Das wenige Gelächter erstarb, und auch das Lächeln wich von den Zügen der anderen Reisenden. »Was?«, fragte Logen.

»Bist du taub, du blöder Rosig? Ich habe sie mir selbst zugefügt.«

»Warum?«

»Ha!«, bellte sie und starrte ihn über das Feuer hinweg an. »Du weißt nicht, wie es ist, wenn man einem anderen gehört! Mit zwölf Jahren wurde ich an einen Mann verkauft, der Susman hieß.« Damit spuckte sie auf den Boden und fauchte etwas in ihrer eigenen Sprache. Logen vermutete, dass es sich dabei nicht gerade um ein Kompliment handelte. »Ihm gehörte so ein Haus, in dem Mädchen ausgebildet und dann mit Gewinn weiterverkauft wurden.«

»Wofür denn ausgebildet?«, wollte Luthar wissen.

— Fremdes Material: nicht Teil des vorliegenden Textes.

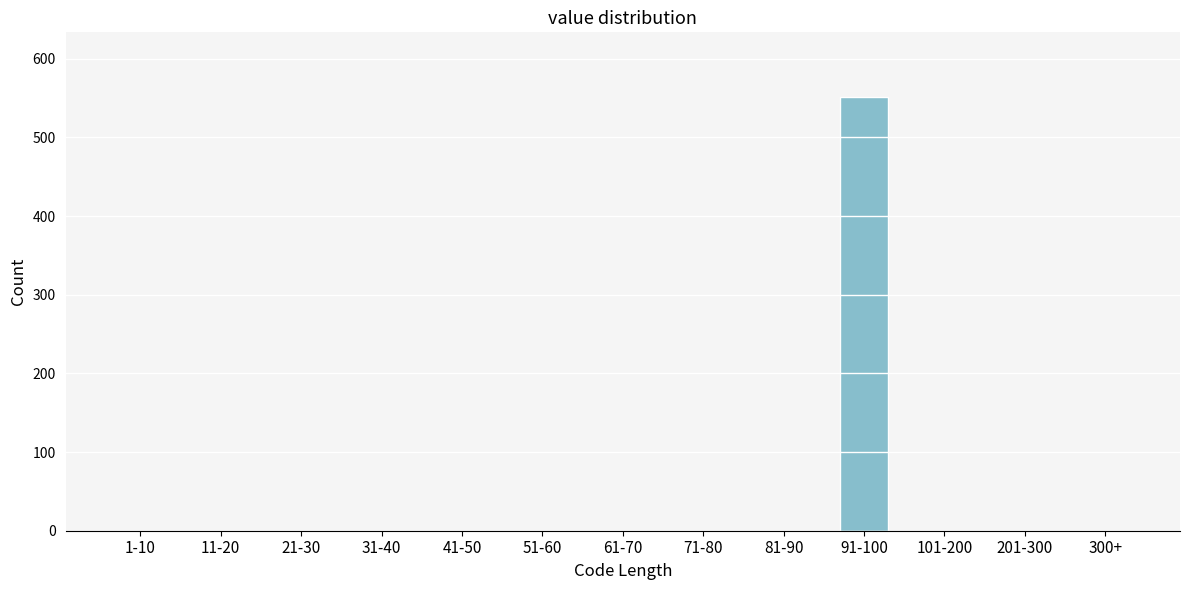

Reading left to right, transcribe all the data shown in this chart.

1-10=0	11-20=0	21-30=0	31-40=0	41-50=0	51-60=0	61-70=0	71-80=0	81-90=0	91-100=551	101-200=0	201-300=0	300+=0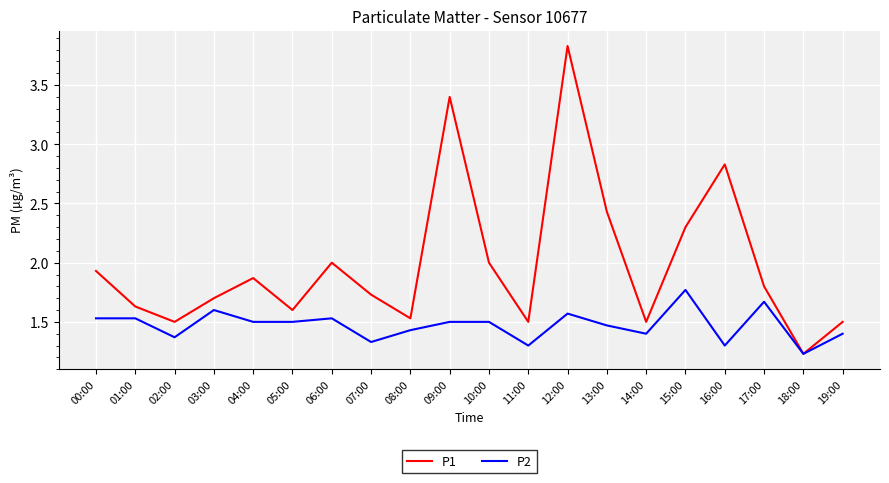

What is the difference between the maximum and minimum values in the P1 series?

2.6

»Zum Ficken, was denkst du denn, du Narr?«

»Ah«, krächzte er, schluckte und sah wieder zu Boden.

»Zwei Jahre war ich dort. Zwei Jahre, bevor ich ein Messer stehlen konnte. Ich wusste damals noch nicht, wie man tötet. Also schädigte ich meinen Besitzer anderweitig, auf die beste Art, die mir möglich war. Ich schnitt mich selbst ins Gesicht, bis herunter auf den Knochen. Als sie mir die Klinge endlich abnehmen konnten, hatte ich meinen Preis auf ein Viertel heruntergeschnitten.« Sie grinste mit wildem Gesicht ins Feuer, als sei dies ihr stolzester Tag gewesen. »Ihr hättet ihn quietschen hören sollen, diesen Drecksack!«

Logen sah sie entgeistert an. Langfuß stand der Mund weit offen. Selbst der Erste der Magi wirkte schockiert. »Du hast dich selbst entstellt?«

»Was ist schon dabei?« Wieder senkte sich Schweigen herab. Der Wind frischte auf und wirbelte durch die Ruine, zischte in den Ritzen zwischen den Steinen und ließ die Flammen flackern und tanzen. Niemand von ihnen wollte danach noch viel sagen.